**TASK INSTRUCTIONS:**
1. Transcribe the PyOpenCL notebook, everything from "#Local imports" down to "np.set_printoptions(suppress=True)".
2. Answer these questions about the PyOpenCL notebook:
(a) Which two operations does the notebook aim to push onto a GPU/FPGA?
(b) Which function is imported from naive_prediction.data_utils?
(c) What argument is passed to np.set_printoptions?

**SELECTED PASSAGE:**
# Mimicking Keras using PyOpenCL for convolutions etc

Same goal as mimic_keras_predict but this time we're going to try to push convolution and pooling onto a GPU/FPGA using PyOpenCL.

In [1]:
#System imports
from __future__ import print_function

#External imports 
from keras import layers, models
from keras import backend as K
from matplotlib import pyplot as plt

#Local imports 
from naive_prediction.data_utils import read_keras_model_from_file
#from forward_pass import predict_with_keras_model
from data import generate_straight_tracks
from drawing import draw_2d_event, draw_2d_input_and_pred
#import tests

#For consistent printing
import numpy as np
import pyopencl as cl
from pyopencl import array
np.set_printoptions(suppress=True)

**RECORD EXCERPTS:**

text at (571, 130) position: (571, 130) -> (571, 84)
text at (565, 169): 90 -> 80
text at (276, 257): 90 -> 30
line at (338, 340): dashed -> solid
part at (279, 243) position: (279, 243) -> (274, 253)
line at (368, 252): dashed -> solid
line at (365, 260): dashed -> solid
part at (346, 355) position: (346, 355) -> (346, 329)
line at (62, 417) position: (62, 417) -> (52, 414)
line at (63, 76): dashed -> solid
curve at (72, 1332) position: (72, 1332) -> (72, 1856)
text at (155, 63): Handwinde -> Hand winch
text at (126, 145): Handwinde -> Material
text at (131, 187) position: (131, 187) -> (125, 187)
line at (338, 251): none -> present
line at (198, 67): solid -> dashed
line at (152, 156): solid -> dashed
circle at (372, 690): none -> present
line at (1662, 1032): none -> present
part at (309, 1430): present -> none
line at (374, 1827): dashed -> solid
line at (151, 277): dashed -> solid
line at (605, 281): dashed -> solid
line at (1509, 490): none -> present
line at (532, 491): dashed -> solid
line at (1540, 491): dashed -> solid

**RESPONSES PER TASK:**
1.
#Local imports 
from naive_prediction.data_utils import read_keras_model_from_file
#from forward_pass import predict_with_keras_model
from data import generate_straight_tracks
from drawing import draw_2d_event, draw_2d_input_and_pred
#import tests

#For consistent printing
import numpy as np
import pyopencl as cl
from pyopencl import array
np.set_printoptions(suppress=True)

2.
(a) Convolution and pooling.
(b) read_keras_model_from_file
(c) suppress=True